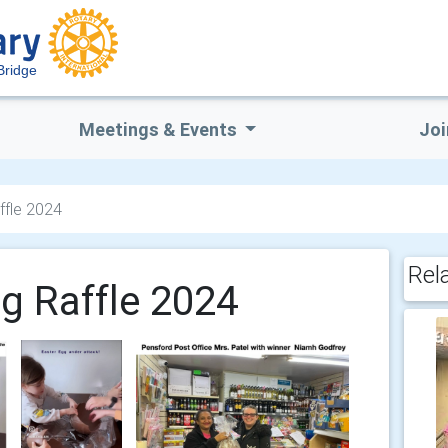
Bridge
Meetings & Events
Joi
ffle 2024
Rel
gg Raffle 2024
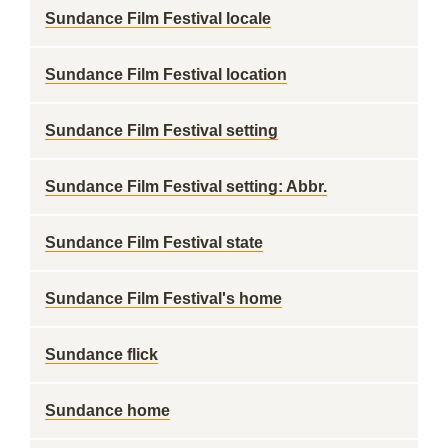
Sundance Film Festival locale
Sundance Film Festival location
Sundance Film Festival setting
Sundance Film Festival setting: Abbr.
Sundance Film Festival state
Sundance Film Festival's home
Sundance flick
Sundance home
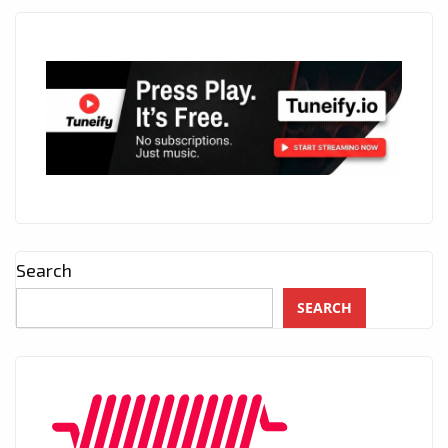
Search
SEARCH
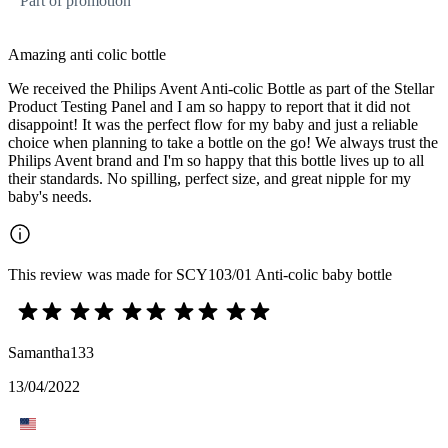
Part of promotion
Amazing anti colic bottle
We received the Philips Avent Anti-colic Bottle as part of the Stellar
Product Testing Panel and I am so happy to report that it did not
disappoint! It was the perfect flow for my baby and just a reliable
choice when planning to take a bottle on the go! We always trust the
Philips Avent brand and I'm so happy that this bottle lives up to all
their standards. No spilling, perfect size, and great nipple for my
baby's needs.
This review was made for SCY103/01 Anti-colic baby bottle
Samantha133
13/04/2022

Task to carry out » State how many lines of the material above contain the word "perfect", giving only the number.

Response to this task » 2